Last May, Baylor announced their decision to refocus on the school's Christian identity, among other things, after they demoted former President Ken Star amid the fallout from alleged sexual assaults and rape involving five of the university's football players.
In the fall of 2015, the school's Board of Regents hired outside counsel Pepper Hamilton, LLP to conduct an independent and external review of the school's institutional response to Title IX and related compliance issues regarding reports of rape and assault, including those made against five of the university's football players.
The findings of the Pepper report, which led to the suspension and eventual firing of head football coach Art Briles, also forced the university's Board of Regents to apologize for the way in which the school mishandled reports of sexual assault.
"We were horrified by the extent of these acts of sexual violence on our campus. This investigation revealed the university's mishandling of reports in what should have been a supportive, responsive and caring environment for students," Richard Willis, chair of the Baylor Board of Regents, said at the time.

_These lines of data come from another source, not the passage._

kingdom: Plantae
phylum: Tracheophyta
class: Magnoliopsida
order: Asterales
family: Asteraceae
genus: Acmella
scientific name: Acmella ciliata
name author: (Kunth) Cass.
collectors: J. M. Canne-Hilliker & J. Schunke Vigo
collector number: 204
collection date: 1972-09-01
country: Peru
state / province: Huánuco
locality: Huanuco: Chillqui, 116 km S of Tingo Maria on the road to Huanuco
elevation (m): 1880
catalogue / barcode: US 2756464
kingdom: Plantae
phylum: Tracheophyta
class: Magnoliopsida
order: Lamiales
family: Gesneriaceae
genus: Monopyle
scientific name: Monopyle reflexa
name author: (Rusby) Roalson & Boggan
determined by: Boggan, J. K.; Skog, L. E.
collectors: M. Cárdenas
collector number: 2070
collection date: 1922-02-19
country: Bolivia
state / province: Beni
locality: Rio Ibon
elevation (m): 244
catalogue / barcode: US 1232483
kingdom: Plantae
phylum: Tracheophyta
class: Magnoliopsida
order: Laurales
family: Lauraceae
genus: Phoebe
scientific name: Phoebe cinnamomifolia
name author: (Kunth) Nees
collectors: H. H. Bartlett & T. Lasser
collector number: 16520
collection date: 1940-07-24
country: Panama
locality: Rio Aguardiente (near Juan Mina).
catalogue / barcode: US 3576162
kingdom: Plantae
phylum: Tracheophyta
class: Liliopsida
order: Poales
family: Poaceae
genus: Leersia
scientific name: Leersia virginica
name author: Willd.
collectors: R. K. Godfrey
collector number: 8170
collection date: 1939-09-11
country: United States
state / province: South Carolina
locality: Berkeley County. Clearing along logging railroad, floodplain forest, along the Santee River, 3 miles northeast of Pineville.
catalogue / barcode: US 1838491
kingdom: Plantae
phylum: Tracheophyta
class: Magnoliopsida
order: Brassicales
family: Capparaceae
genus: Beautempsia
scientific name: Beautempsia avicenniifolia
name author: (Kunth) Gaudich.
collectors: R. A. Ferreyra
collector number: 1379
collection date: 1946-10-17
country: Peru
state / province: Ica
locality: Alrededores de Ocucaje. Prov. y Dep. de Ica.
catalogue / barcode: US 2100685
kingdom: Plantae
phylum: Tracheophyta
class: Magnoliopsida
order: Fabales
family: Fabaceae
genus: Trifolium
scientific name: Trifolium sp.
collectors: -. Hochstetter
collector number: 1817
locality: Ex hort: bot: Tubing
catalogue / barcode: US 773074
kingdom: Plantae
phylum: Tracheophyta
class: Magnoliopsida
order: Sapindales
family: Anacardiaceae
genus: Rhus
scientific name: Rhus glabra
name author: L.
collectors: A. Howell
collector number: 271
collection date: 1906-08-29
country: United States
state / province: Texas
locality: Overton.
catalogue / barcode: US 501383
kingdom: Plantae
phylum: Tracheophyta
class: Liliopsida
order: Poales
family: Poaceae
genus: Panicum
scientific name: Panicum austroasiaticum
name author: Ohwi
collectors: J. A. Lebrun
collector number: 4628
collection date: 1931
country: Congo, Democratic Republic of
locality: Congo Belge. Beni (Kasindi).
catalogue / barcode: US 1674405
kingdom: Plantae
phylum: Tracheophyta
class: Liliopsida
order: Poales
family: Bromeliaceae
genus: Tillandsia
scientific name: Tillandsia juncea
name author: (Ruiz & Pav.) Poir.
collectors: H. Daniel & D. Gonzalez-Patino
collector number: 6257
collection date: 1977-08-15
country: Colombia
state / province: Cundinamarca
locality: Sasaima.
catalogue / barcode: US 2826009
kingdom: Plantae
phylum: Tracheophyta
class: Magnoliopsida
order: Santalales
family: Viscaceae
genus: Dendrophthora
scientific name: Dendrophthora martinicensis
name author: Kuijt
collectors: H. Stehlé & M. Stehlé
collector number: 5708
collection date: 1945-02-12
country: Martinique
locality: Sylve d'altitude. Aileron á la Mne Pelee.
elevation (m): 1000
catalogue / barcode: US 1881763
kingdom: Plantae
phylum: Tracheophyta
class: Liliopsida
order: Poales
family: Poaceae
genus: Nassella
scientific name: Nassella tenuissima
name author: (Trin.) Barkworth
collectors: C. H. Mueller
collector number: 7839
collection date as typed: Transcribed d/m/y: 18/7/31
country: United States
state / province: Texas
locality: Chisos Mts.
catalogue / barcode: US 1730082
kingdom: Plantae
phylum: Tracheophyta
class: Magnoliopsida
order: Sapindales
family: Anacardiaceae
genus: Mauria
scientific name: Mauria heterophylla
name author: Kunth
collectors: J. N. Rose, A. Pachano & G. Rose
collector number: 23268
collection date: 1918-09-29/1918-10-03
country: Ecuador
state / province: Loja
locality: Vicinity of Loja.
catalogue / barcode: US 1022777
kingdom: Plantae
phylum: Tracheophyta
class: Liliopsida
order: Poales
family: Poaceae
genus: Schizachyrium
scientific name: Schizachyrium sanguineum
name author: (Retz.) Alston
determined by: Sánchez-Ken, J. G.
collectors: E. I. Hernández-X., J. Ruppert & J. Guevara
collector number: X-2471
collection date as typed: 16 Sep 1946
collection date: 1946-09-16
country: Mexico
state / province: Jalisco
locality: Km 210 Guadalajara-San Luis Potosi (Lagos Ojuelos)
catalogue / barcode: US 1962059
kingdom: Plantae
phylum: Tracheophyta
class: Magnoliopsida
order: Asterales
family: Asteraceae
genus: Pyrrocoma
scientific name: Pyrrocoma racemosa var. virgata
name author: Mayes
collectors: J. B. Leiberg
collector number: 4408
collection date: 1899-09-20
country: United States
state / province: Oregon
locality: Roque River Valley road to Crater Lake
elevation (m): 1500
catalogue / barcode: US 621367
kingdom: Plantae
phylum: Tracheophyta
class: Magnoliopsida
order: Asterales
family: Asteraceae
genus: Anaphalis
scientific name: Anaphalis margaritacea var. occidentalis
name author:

In a statement on her hiring, Livingstone said she was "humbled" at being selected to lead the Baptist institution and highlighted that she was always attracted to Baylor due to the school's "Christian mission."
"I am humbled and honored to be selected as the 15th president of Baylor University," she said. "I chose to begin my academic career at Baylor in significant part because of Baylor's Christian mission. To return to Baylor to partner with the exceptional faculty, staff, students and administrators to fulfill the university's vision to be a top-tier research institution, committed to excellence in all aspects of university life, while strengthening the Christian mission is an opportunity I look forward to with enthusiasm."
Livingstone, who is expected to assume her role as president at Baylor on June 1, previously worked at the university at the Waco campus from 1991-2002. From 1998-2002, she served as associate dean of graduate programs for the Hankamer School of Business in which she was responsible for all graduate degree business programs. She served as an associate professor in the department of management from 1997-2002 and an assistant professor in the same department from 1991-1997. She also was a member of the Faculty Athletics Council during her earlier years at Baylor.
"My time at Baylor as a faculty member and associate dean was formative in my academic career and in developing my passion for academic administration," Livingstone recalled. "Baylor's unique culture of care and compassion — that I experienced personally from my colleagues and that I saw demonstrated among faculty, staff and students — continues to inspire and influence me as an administrator. Continuing to strengthen Baylor's culture where faculty, staff and students are encouraged, inspired and cared for by one another is a priority."
Livingstone is currently serving as dean and professor of management at The George Washington University School of Business. She also previously served as dean of Pepperdine University's Graziadio School of Business and Management.